── Dataset content ──

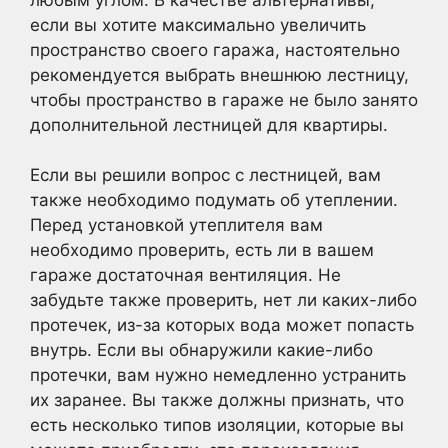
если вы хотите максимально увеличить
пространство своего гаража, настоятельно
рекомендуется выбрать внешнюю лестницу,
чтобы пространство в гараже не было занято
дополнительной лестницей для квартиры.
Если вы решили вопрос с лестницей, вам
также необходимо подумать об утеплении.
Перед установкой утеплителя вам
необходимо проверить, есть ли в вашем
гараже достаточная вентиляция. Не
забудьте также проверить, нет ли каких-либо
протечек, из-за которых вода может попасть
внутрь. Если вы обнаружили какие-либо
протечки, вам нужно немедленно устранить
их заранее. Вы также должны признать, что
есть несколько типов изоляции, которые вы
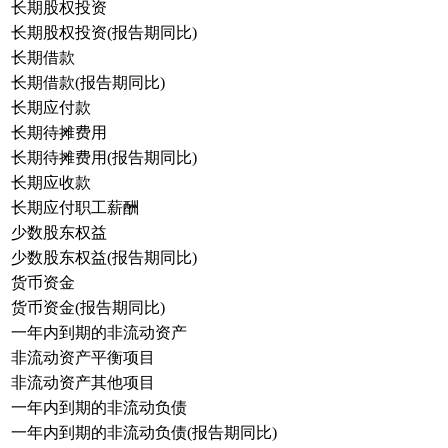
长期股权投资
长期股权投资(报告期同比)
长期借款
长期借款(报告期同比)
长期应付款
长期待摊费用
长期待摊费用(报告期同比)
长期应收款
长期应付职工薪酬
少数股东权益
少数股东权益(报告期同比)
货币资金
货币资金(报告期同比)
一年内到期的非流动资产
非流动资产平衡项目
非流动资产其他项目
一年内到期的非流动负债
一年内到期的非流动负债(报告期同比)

───

Try it
Quote the text of all the rows above line for line, without changing a word, and leave the pictures out.

Answer to the problem
если вы хотите максимально увеличить
пространство своего гаража, настоятельно
рекомендуется выбрать внешнюю лестницу,
чтобы пространство в гараже не было занято
дополнительной лестницей для квартиры.
Если вы решили вопрос с лестницей, вам
также необходимо подумать об утеплении.
Перед установкой утеплителя вам
необходимо проверить, есть ли в вашем
гараже достаточная вентиляция. Не
забудьте также проверить, нет ли каких-либо
протечек, из-за которых вода может попасть
внутрь. Если вы обнаружили какие-либо
протечки, вам нужно немедленно устранить
их заранее. Вы также должны признать, что
есть несколько типов изоляции, которые вы
长期股权投资
长期股权投资(报告期同比)
长期借款
长期借款(报告期同比)
长期应付款
长期待摊费用
长期待摊费用(报告期同比)
长期应收款
长期应付职工薪酬
少数股东权益
少数股东权益(报告期同比)
货币资金
货币资金(报告期同比)
一年内到期的非流动资产
非流动资产平衡项目
非流动资产其他项目
一年内到期的非流动负债
一年内到期的非流动负债(报告期同比)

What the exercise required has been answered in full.